There are limited treatment options currently available for patients with spinocerebellar ataxia. How does a positive genetic test result influence your management of an affected patient?

Dr. Pulst:

A positive gene test immediately stops the search for other underlying causes of the chronic degenerative syndrome (it is, of course, possible to have multiple sclerosis in addition to an inherited ataxia). Many patients and physicians feel a sense of relief when they can attach a name to the disorder.

The presence of a specific mutation also has immediate consequences for genetic counseling. In a patient with no known family history and a positive test for a mutation in the FRDA gene, half of the offspring will be carriers of the disease; however, depending on ethnicity, the risk of the offspring developing the disease is small (<0.0025). However, a positive gene test for a dominant ataxia results in very different risk estimates for the offspring, because half of the offspring are at risk to develop the disease.

In the foreseeable future, disease-specific treatments for the inherited ataxias will be a reality.

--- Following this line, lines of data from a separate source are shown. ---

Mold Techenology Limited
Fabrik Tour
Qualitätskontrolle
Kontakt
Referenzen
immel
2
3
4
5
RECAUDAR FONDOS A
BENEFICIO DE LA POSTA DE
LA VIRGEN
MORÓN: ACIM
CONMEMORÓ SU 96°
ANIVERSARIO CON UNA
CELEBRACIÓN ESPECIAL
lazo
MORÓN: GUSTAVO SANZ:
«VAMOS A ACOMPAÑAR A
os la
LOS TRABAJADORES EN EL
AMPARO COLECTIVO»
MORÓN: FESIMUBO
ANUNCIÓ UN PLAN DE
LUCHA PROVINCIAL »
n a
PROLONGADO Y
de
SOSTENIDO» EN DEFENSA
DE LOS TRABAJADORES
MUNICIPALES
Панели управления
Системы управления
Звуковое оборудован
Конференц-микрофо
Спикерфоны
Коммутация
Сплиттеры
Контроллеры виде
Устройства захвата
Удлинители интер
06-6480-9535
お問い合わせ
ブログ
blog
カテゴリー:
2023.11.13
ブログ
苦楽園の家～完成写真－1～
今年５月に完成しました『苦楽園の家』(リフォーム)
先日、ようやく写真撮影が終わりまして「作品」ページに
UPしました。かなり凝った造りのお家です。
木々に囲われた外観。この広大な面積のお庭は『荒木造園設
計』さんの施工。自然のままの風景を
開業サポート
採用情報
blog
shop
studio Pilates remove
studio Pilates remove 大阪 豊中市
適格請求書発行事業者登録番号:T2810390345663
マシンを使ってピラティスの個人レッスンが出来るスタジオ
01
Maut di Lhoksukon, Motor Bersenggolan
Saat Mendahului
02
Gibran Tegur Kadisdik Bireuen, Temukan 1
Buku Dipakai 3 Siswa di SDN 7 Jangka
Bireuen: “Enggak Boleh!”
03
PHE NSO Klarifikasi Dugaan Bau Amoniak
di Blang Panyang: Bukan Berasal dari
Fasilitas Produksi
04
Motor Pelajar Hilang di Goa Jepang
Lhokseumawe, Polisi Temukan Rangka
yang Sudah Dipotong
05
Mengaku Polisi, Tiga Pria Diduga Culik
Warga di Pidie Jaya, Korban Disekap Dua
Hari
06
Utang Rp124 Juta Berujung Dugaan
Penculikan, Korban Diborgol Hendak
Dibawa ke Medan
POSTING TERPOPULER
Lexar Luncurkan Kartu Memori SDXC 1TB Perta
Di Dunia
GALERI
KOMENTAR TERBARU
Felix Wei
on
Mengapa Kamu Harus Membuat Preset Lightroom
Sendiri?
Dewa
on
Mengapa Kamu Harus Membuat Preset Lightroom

For example, the first treatment trials have been completed for Huntington disease, and treatment trials with idebenone for FRDA are currently underway.

Athena:

With the identification of so many genes responsible for hereditary ataxia, the nomenclature/classification has become complex. How to you see this evolving in the future?

Dr. Pulst:

The Human Genome Organization (HUGO) has a nomenclature committee that is responsible for bringing order to the potential chaos of named genes. The dominant ataxias are designated "SCAs," but recently a new category of spastic ataxia (SPAX1) has emerged. The recessive ataxias tend to have phenotypic names, such as ataxia with ocular apraxia (AOA1), infantile spinocerebellar ataxia (IOSCA) or ataxia telangiectasia (AT). In certain circumstances, the gene names remain confusing; for example, although genes for SCA8 and SCA10 have been identified, SCA9 is undefined.

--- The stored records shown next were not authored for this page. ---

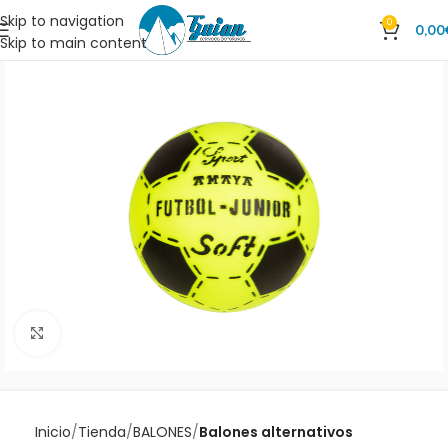
Skip to navigation
0
0,00
Skip to main content
Clic para ampliar
Inicio
Tienda
BALONES
Balones alternativos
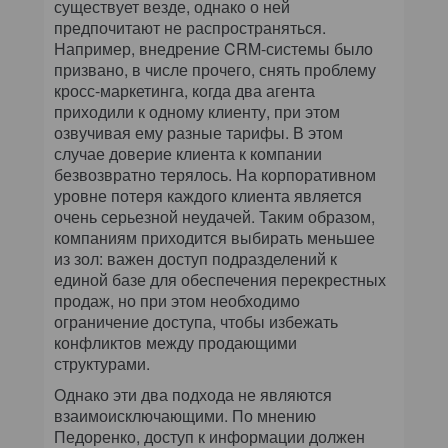
существует везде, однако о ней
предпочитают не распространяться.
Например, внедрение CRM-системы было
призвано, в числе прочего, снять проблему
кросс-маркетинга, когда два агента
приходили к одному клиенту, при этом
озвучивая ему разные тарифы. В этом
случае доверие клиента к компании
безвозвратно терялось. На корпоративном
уровне потеря каждого клиента является
очень серьезной неудачей. Таким образом,
компаниям приходится выбирать меньшее
из зол: важен доступ подразделений к
единой базе для обеспечения перекрестных
продаж, но при этом необходимо
ограничение доступа, чтобы избежать
конфликтов между продающими
структурами.
Однако эти два подхода не являются
взаимоисключающими. По мнению
Педоренко, доступ к информации должен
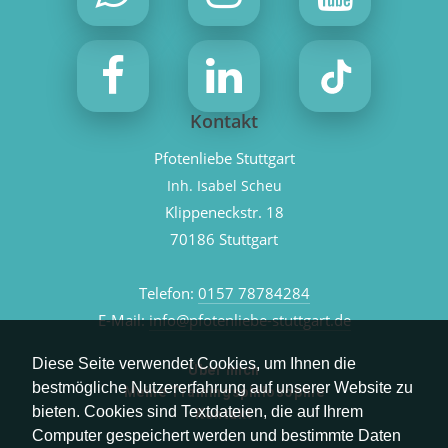
Kontakt
Pfotenliebe Stuttgart
Inh. Isabel Scheu
Klippeneckstr. 18
70186 Stuttgart
Telefon:
0157 78784284
E-Mail:
info@pfotenliebe-stuttgart.de
Diese Seite verwendet Cookies, um Ihnen die
Über mich
bestmögliche Nutzererfahrung auf unserer Website zu
Meine Trainingsphilosophie
bieten. Cookies sind Textdateien, die auf Ihrem
Kontakt
Computer gespeichert werden und bestimmte Daten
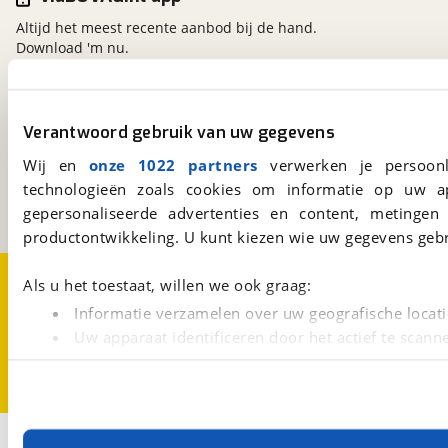
Altijd het meest recente aanbod bij de hand.
Download 'm nu.
viaBOVAG.nl
Verantwoord gebruik van uw gegevens
Kosterijland
15
Wij en
onze 1022 partners
verwerken je persoonl
3981 AJ
Bunnik
technologieën zoals cookies om informatie op uw a
Een initiatief van
BOVAG
gepersonaliseerde advertenties en content, metingen
productontwikkeling. U kunt kiezen wie uw gegevens gebr
Over viaBOVAG.nl
Disclaimer- en Privacyverklaring
Als u het toestaat, willen we ook graag:
Cookievoorkeuren
Vacatures
Informatie verzamelen over uw geografische locati
Uw apparaat identificeren door het actief te scann
Lees meer over hoe uw persoonlijke gegevens worden ve
U kunt uw toestemming op elk moment wijzigen of intrekk
Met cookies en vergelijkbare technieken zorgen we voor 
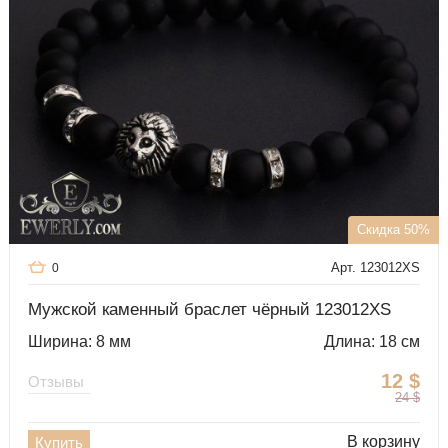
Скидка 50%
Арт. 123012XS
0
Мужской каменный браслет чёрный 123012XS
Ширина: 8 мм
Длина: 18 см
12
$
Отзывы
24
$
В корзину
Купить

At the moment, the ataxias are classified according to genotype. It is possible that a new classification will emerge that is based on effects at the protein level. For example, all ataxias caused by expansion of a CAG repeat in the coding region of the gene may be subsumed under the category polyglutamine (polyQ) ataxias.

Athena:

What is the future of research in therapy for hereditary ataxia?

Dr. Pulst:

As I mentioned earlier, the drug idebenone is currently undergoing trials in patients with Friedreich ataxia. Also, we are now at the point of generating animal models of these disorders. This will allow us to test therapeutic interventions. Surprisingly, relatively little research has been done on the natural history of the hereditary ataxias. For example, rating scales, which are essential for therapeutic trials, still need to be validated.

Athena:

Thank you, Dr. Pulst.

 

A 58-year-old man presented with a five-year history of a progressively worsening gait. In the past year, he has also begun to notice slurring of his speech.

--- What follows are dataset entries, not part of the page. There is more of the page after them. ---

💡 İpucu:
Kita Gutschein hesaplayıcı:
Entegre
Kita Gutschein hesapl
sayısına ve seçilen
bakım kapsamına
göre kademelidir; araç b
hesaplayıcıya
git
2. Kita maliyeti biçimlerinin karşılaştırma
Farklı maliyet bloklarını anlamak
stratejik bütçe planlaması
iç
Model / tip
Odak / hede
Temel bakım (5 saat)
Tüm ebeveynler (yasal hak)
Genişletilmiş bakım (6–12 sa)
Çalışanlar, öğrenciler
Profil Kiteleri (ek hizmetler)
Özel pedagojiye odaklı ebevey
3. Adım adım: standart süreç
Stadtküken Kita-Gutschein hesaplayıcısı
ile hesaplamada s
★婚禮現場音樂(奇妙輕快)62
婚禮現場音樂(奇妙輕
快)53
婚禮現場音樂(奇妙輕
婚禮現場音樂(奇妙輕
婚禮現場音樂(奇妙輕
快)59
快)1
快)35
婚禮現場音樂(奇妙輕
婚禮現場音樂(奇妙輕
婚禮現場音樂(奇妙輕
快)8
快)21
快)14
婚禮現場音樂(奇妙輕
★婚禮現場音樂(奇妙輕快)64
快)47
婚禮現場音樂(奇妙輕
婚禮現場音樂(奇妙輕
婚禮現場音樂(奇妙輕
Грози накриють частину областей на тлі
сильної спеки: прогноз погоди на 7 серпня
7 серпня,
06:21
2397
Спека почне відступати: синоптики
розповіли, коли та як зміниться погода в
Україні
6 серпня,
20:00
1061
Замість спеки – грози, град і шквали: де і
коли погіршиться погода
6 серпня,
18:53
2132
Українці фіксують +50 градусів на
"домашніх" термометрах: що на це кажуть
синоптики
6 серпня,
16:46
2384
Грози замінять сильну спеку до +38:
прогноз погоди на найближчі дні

His family history is negative for similar disease presentation; his mother died at age 95 of a stroke and his father died at age 87 of diabetes complications. He has two brothers, neither of whom have similar disease presentation, nor do any of his second-degree relatives.

On exam, his mental status was normal; the cranial nerve examination was remarkable for the presence of fixation instability. The motor examination showed no weakness, but did reveal increased tone in the lower extremities. Reflexes were brisk, but could barely be obtained at the ankle, and toes were up going. His sensory examination was intact and Romberg negative, except for mildly decreased pinprick sensation in his foot. There was minimal dysmetria and his gait was ataxic, but with a distinct spastic quality.

Visual evoked potential testing revealed bilateral prolongation of the P100. His Nerve Conduction Velocity (NCV) examination was normal except for changes consistent with radiculopathy. The MRI examination showed moderately severe cerebellar atrophy involving the hemispheres and the vermis.

Molecular genetic testing for the GAA expansion in the FRDA gene showed a homozygous repeat expansion of 136 GAA repeats.